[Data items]

++++++++

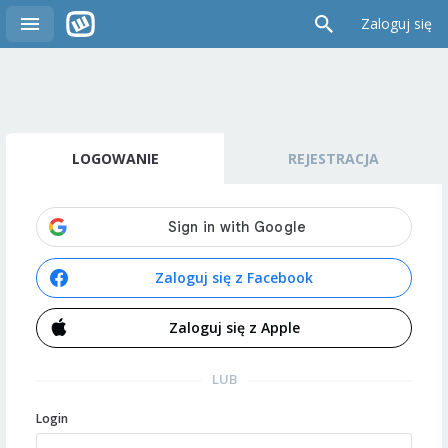
Zaloguj się
LOGOWANIE
REJESTRACJA
Zaloguj się z Facebook
Zaloguj się z Apple
LUB
Login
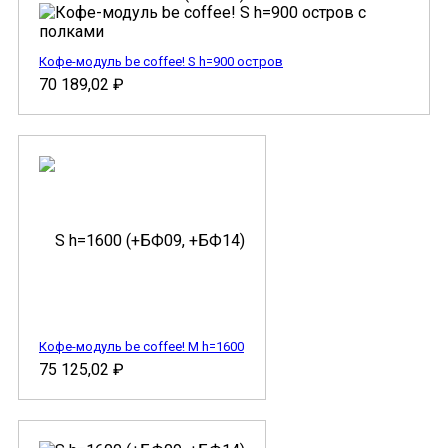
Кофе-модуль be coffee! S h=900 остров
70 189,02
₽
Кофе-модуль be coffee! M h=1600
75 125,02
₽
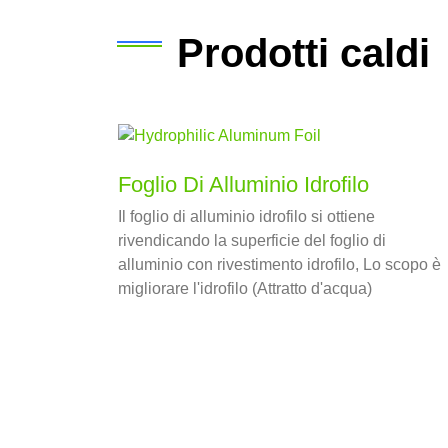
Prodotti caldi
Foglio Di Alluminio Idrofilo
Il foglio di alluminio idrofilo si ottiene
rivendicando la superficie del foglio di
alluminio con rivestimento idrofilo, Lo scopo è
migliorare l'idrofilo (Attratto d'acqua)
Performance del foglio di alluminio, e ha una
maggiore efficienza di trasferimento del calore
e resistenza alla corrosione.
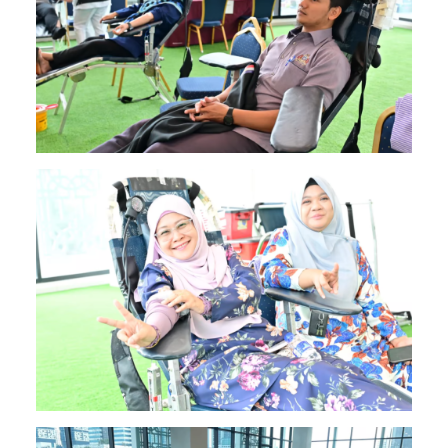
Image
Image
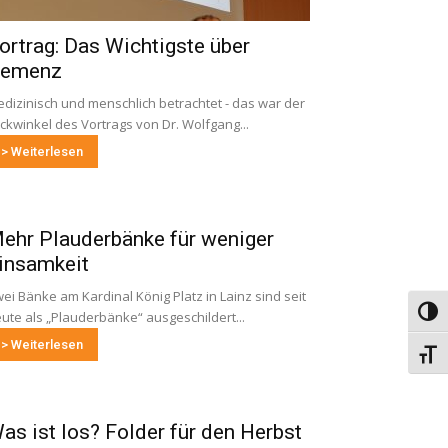
ortrag: Das Wichtigste über
emenz
dizinisch und menschlich betrachtet - das war der
ickwinkel des Vortrags von Dr. Wolfgang...
> Weiterlesen
ehr Plauderbänke für weniger
insamkeit
ei Bänke am Kardinal König Platz in Lainz sind seit
Umsch
ute als „Plauderbänke“ ausgeschildert...
> Weiterlesen
Schri
as ist los? Folder für den Herbst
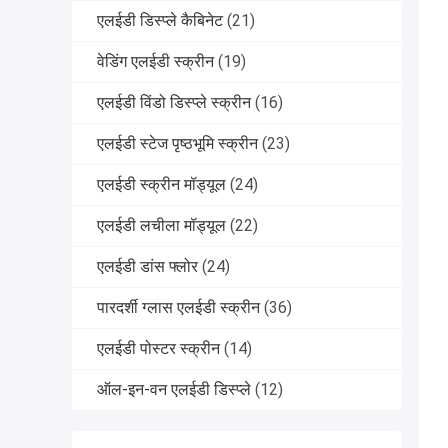
एलईडी डिस्प्ले कैबिनेट
(21)
वेडिंग एलईडी स्क्रीन
(19)
एलईडी विंडो डिस्प्ले स्क्रीन
(16)
एलईडी स्टेज पृष्ठभूमि स्क्रीन
(23)
एलईडी स्क्रीन मॉड्यूल
(24)
एलईडी लचीला मॉड्यूल
(22)
एलईडी डांस फ्लोर
(24)
पारदर्शी ग्लास एलईडी स्क्रीन
(36)
एलईडी पोस्टर स्क्रीन
(14)
ऑल-इन-वन एलईडी डिस्प्ले
(12)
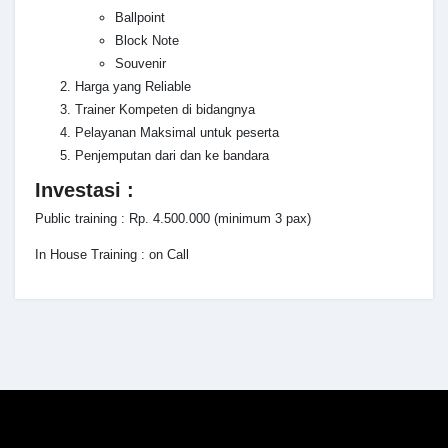
Ballpoint
Block Note
Souvenir
Harga yang Reliable
Trainer Kompeten di bidangnya
Pelayanan Maksimal untuk peserta
Penjemputan dari dan ke bandara
Investasi :
Public training : Rp. 4.500.000 (minimum 3 pax)
In House Training : on Call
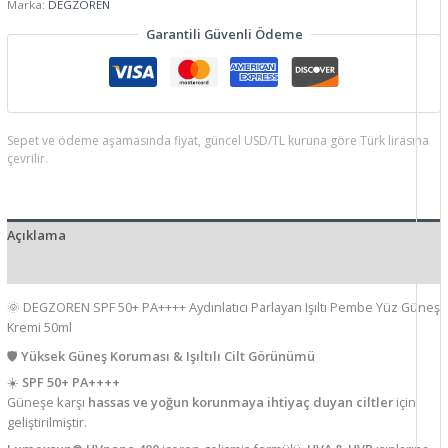
Marka:
DEGZOREN
Garantili Güvenli Ödeme
Sepet ve ödeme aşamasında fiyat, güncel USD/TL kuruna göre Türk lirasına
çevrilir.
Açıklama
Ek bilgi
🌞 DEGZOREN SPF 50+ PA++++ Aydınlatıcı Parlayan Işıltı Pembe Yüz Güneş
Kremi 50ml
🛡️
Yüksek Güneş Koruması & Işıltılı Cilt Görünümü
☀️
SPF 50+ PA++++
Güneşe karşı
hassas ve yoğun korunmaya ihtiyaç duyan ciltler
için
geliştirilmiştir.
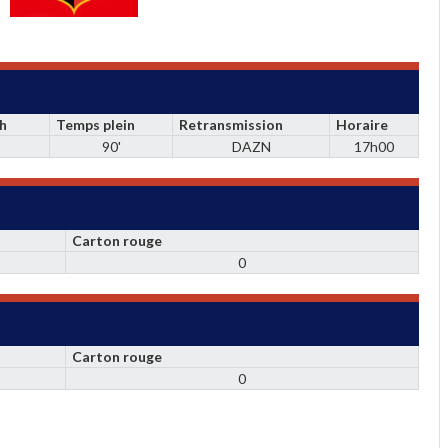
ch
Temps plein
Retransmission
Horaire
90'
DAZN
17h00
Carton rouge
0
Carton rouge
0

++++++++

If a line above includes the string "coffee", pick it out.

Кофе-модуль be coffee! S h=900 остров
Кофе-модуль be coffee! M h=1600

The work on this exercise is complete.